Still, one good reason to move ahead with the sale is that there is no good reason not to. Though some might oppose it on grounds of disliking the Saudi political system, selling or not selling the arms is not going to affect Saudi policies on democracy, women, Islam, or anything else one whit. Moral purity would be purchased at the price of reduced American regional influence.

If the arms sale could destabilize the Saudi regime, that would be a reason not to do it. Many think that U.S. arms sales to the Shah [of Iran] in the 1970s helped to bring him down, but arms were part of the larger strategic relationship, to which many Iranians objected; the arms themselves did not cause the relationship or the popular reaction against it. The Saudis and the United States are similarly tied together in the eyes of Saudi citizens and others in the region. But this arms sale would not change that perception. The larger issue is whether we are selling arms to a stable regime in Riyadh. The short answer is "yes."

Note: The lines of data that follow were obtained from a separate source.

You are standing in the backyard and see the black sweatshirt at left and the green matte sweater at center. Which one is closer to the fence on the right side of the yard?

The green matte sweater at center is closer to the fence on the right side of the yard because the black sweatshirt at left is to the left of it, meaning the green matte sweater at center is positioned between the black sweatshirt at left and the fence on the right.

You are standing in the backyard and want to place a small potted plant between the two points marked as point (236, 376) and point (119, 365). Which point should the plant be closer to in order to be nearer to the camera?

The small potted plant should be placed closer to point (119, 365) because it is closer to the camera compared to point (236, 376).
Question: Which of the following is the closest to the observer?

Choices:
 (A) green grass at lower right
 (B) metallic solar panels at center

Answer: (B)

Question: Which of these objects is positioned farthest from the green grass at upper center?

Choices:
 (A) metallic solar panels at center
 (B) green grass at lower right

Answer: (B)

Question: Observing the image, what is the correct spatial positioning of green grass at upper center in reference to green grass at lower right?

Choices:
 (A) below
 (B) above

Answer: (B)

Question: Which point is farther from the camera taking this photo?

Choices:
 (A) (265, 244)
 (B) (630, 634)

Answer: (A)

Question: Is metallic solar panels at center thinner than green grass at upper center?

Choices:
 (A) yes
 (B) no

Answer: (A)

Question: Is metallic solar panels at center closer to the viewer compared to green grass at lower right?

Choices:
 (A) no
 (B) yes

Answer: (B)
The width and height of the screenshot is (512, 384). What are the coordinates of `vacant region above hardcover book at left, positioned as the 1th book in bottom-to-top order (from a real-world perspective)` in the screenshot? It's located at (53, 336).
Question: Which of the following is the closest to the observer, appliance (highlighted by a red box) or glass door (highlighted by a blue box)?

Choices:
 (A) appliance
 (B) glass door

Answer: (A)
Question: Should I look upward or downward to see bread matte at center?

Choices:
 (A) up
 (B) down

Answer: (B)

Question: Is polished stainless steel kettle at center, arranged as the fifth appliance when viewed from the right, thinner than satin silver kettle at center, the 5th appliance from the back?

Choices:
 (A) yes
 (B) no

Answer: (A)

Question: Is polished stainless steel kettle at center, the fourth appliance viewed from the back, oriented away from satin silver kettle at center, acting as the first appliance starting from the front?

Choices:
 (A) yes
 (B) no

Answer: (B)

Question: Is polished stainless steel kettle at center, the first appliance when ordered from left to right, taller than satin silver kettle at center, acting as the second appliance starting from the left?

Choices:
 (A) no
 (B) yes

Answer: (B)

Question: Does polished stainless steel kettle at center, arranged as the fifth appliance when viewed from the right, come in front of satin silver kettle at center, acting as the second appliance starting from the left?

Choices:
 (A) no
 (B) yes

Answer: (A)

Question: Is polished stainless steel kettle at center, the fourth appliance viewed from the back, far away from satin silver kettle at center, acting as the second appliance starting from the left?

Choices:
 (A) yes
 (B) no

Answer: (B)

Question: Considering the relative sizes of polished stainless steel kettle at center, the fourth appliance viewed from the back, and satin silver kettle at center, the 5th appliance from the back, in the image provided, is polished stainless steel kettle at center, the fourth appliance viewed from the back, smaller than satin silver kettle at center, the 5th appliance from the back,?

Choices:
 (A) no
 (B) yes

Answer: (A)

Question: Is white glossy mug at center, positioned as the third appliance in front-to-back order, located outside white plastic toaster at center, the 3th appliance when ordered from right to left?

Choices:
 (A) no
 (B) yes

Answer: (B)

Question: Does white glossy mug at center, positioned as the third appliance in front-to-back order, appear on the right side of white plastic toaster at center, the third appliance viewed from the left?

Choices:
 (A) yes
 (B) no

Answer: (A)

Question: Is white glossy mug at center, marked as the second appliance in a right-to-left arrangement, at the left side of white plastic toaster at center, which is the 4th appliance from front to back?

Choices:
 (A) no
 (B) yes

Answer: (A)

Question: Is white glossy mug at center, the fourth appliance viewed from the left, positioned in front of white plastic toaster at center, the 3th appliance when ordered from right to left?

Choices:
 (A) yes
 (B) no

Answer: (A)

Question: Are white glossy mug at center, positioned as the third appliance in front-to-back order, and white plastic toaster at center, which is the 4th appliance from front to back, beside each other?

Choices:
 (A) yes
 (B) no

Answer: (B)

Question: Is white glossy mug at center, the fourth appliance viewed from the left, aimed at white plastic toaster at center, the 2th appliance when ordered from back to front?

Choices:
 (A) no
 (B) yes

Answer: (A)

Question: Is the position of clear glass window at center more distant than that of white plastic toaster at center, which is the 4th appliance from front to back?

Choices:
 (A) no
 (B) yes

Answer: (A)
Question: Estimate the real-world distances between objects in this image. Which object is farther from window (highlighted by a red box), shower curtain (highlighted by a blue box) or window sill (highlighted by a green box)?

Also, there are two positive foreign policy consequences that could come from the sale. Its psychological effect could give the Saudis more credibility with regional elites in their contest for influence with Iran, making potential Saudi allies in places like Lebanon, Palestine, Iraq, and Yemen more confident in throwing in their lot with Riyadh. And if Iran obtains a nuclear weapons capability, the Saudis would undoubtedly consider the option of proliferating themselves. If they are confident of their American security guarantee--and these big arms sales are warrants of the American commitment to their security--American advice not to obtain nuclear weapons will carry more weight.

In the end, the Saudis are going to buy weapons. If we do not sell them, Moscow, London, Paris, and Beijing will.